Scandals taint college savings plans; investors may have to wait on changes
By JOHN KIMELMAN New York Times
Sunday, November 23, 2003
Over the last few years, investors’ biggest complaint about state- sponsored college savings plans was that they often generated weak returns or actually lost money in the bear market.
But the recent investigations into reports of improper trading practices at several mutual fund companies have given investors in these tax-sheltered plans a new worry.
Several fund companies implicated by regulators — including Putnam Investments, Menomonee Falls-based Strong Capital Management and Alliance Capital Management — are nationwide providers of these savings programs through extensive brokerage networks. And several fund portfolios that may have fallen victim to improper trading have been used in a variety of college plans, possibly affecting the returns of many savers, according to officials with several states and mutual fund companies.
Oregon recently fired Strong Capital as one manager of its college savings program after the New York attorney general, Eliot Spitzer, said he would take action against the company’s founder and chief executive, Richard S. Strong, for improper trading of shares for his own profit.
Other states are taking a slower approach, investigating trading practices and looking for ways to diversify their offerings by adding fund companies.
Many investment advisers say investors suffered little in returns, in part because most popular college portfolios include several underlying funds, not all of which were suspected of improper trading. Moreover, fund companies involved in the scandals have agreed to repay investors for any losses that resulted from improper trading.
But this comes as little comfort to financial planners, who worry that some investors will turn away from an otherwise sound way to invest for college.
“Saving money for college is difficult enough,” said Tom Davison, a partner at Summit Financial Strategies, a fee-based financial planning firm in Columbus, Ohio.
“This scandal could give investors one more reason to turn off from the whole college savings process, and that’s the last thing that families need to do.”
Over the last two years, state-sponsored college savings programs, known as 529 plans, after a section of the tax code, have been embraced by many Americans.
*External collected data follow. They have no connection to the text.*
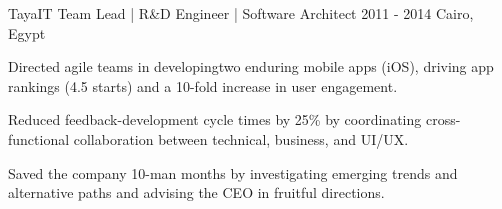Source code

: \begin{cventries}





  \cventry
    {TayaIT} %
    {Team Lead | R\&D Engineer | Software Architect}
    {2011 - 2014} %
    {Cairo, Egypt} %
    {
      \begin{cvitems} %
		\item {Directed agile teams in developingtwo enduring mobile apps (iOS), driving app rankings (4.5 starts) and a 10-fold increase in user engagement.}
		\item {Reduced feedback-development cycle times by 25\% by coordinating cross-functional collaboration between technical, business, and UI/UX.}
		\item {Saved the company 10-man months by investigating emerging trends and alternative paths and advising the CEO in fruitful directions.}
      \end{cvitems}
    }





\end{cventries}

\vspace{-0.5ex}

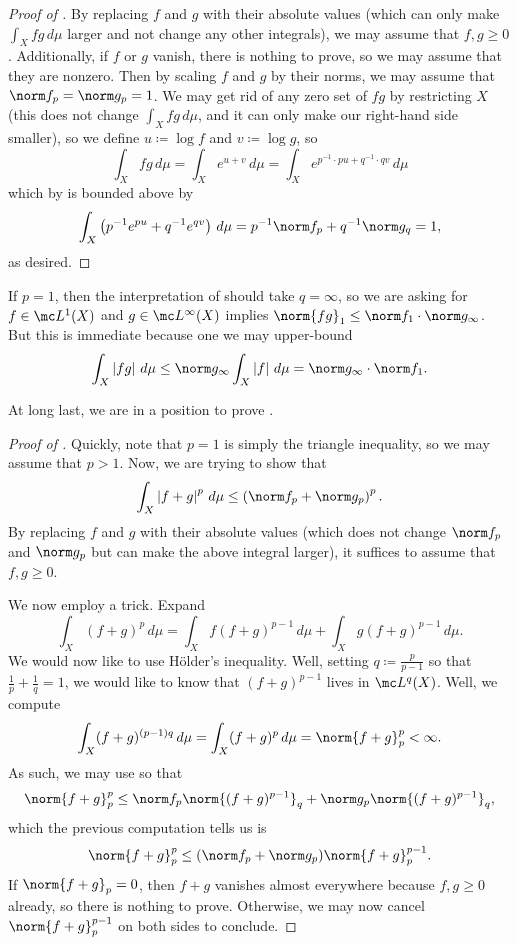 \documentclass[../notes.tex]{subfiles}
\begin{document}
\begin{proof}[Proof of ]
	By replacing $f$ and $g$ with their absolute values (which can only make $\int_X fg\,d\mu$ larger and not change any other integrals), we may assume that $f,g\ge0$. Additionally, if $f$ or $g$ vanish, there is nothing to prove, so we may assume that they are nonzero. Then by scaling $f$ and $g$ by their norms, we may assume that $\norm f_p=\norm g_p=1$. We may get rid of any zero set of $fg$ by restricting $X$ (this does not change $\int_Xfg\,d\mu$, and it can only make our right-hand side smaller), so we define $u\coloneqq\log f$ and $v\coloneqq\log g$, so
	\[\int_X fg\,d\mu = \int_Xe^{u+v}\,d\mu = \int_Xe^{p^{-1}\cdot pu+q^{-1}\cdot qv}\,d\mu\]
	which by  is bounded above by
	\[\int_X\left(p^{-1}e^{pu}+q^{-1}e^{qv}\right)\,d\mu=p^{-1}\norm f_p+q^{-1}\norm g_q=1,\]
	as desired.
\end{proof}
\begin{remark}
	If $p=1$, then the interpretation of  should take $q=\infty$, so we are asking for $f\in\mc L^1(X)$ and $g\in\mc L^\infty(X)$ implies $\norm{fg}_1\le\norm f_1\cdot\norm g_\infty$. But this is immediate because one we may upper-bound
	\[\int_X\left|fg\right|\,d\mu\le\norm g_\infty\int_X\left|f\right|\,d\mu=\norm g_\infty\cdot\norm f_1.\]
\end{remark}
At long last, we are in a position to prove .
\begin{proof}[Proof of ]
	Quickly, note that $p=1$ is simply the triangle inequality, so we may assume that $p>1$. Now, we are trying to show that
	\[\int_X\left|f+g\right|^p\,d\mu\le\left(\norm f_p+\norm g_p\right)^p.\]
	By replacing $f$ and $g$ with their absolute values (which does not change $\norm f_p$ and $\norm g_p$ but can make the above integral larger), it suffices to assume that $f,g\ge0$.

	We now employ a trick. Expand
	\[\int_X(f+g)^p\,d\mu=\int_Xf(f+g)^{p-1}\,d\mu+\int_Xg(f+g)^{p-1}\,d\mu.\]
	We would now like to use H\"older's inequality. Well, setting $q\coloneqq\frac p{p-1}$ so that $\frac1p+\frac1q=1$, we would like to know that $(f+g)^{p-1}$ lives in $\mc L^q(X)$. Well, we compute
	\[\int_X(f+g)^{(p-1)q}\,d\mu=\int_X(f+g)^p\,d\mu=\norm{f+g}_p^p<\infty.\]
	As such, we may use  so that
	\[\norm{f+g}_p^p\le\norm f_p\norm{(f+g)^{p-1}}_q+\norm g_p\norm{(f+g)^{p-1}}_q,\]
	which the previous computation tells us is
	\[\norm{f+g}_p^p\le(\norm f_p+\norm g_p)\norm{f+g}_p^{p-1}.\]
	If $\norm{f+g}_p=0$, then $f+g$ vanishes almost everywhere because $f,g\ge0$ already, so there is nothing to prove. Otherwise, we may now cancel $\norm{f+g}_p^{p-1}$ on both sides to conclude.
\end{proof}
\end{document}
The investments grow in a tax- sheltered account, and withdrawals are not subject to federal taxes as long as the money goes for education. In addition, when investors use plans based in their home state, they may be entitled to state tax advantages.
In the year ended Sept. 30, assets in these plans grew to $29.1 billion from $15.8 billion, according to the Financial Research Corp., a market research firm in Boston.
Many fund companies, including Fidelity Investments, the Vanguard Group and Franklin Templeton Investments, have formed partnerships with state governments to offer 529 plans.
Today, Alliance, through its partnership with Rhode Island, and Putnam, through its relationship with Ohio, are marketing their college savings offerings nationwide. Alliance and Putnam have emerged as two of the top five participants in the 529 marketplace, according to the Financial Research Corp.; Alliance had $3.7 billion in assets in the plans as of Sept. 30, and Putnam had $2.6 billion. Strong Capital, which has managed college savings plans in Wisconsin, Oregon and Nevada, has gathered about $1.2 billion in assets, the research firm said.
Martin J. Olle, program director for EdVest, Wisconsin’s college plan, managed by Strong Capital, said it uses the Strong Growth fund in three blended college savings portfolios. Spitzer, the New York attorney general, has asserted that the Strong Growth fund was used by a hedge fund to engage in improper frequent trading.
In a statement last week, Strong Capital said, “The important changes being made at Strong and those to come should give all investors, including our 529 plan clients, the confidence that they can maintain their relationships with our professionals.”
Unlike the officials in Oregon, those in Ohio, Rhode Island and Wisconsin are not seeking to end their ties to the companies that run their plans — at least for now.
Last week, it was announced that Wisconsin and Strong had agreed to bring in more funds to the EdVest program. Also, Wisconsin is looking for lower-cost alternatives to the Index, Aggressive, Bond and Balanced EdVest portfolios now offered by Strong Capital Management, the consultant hired on an emergency basis to find them said Friday.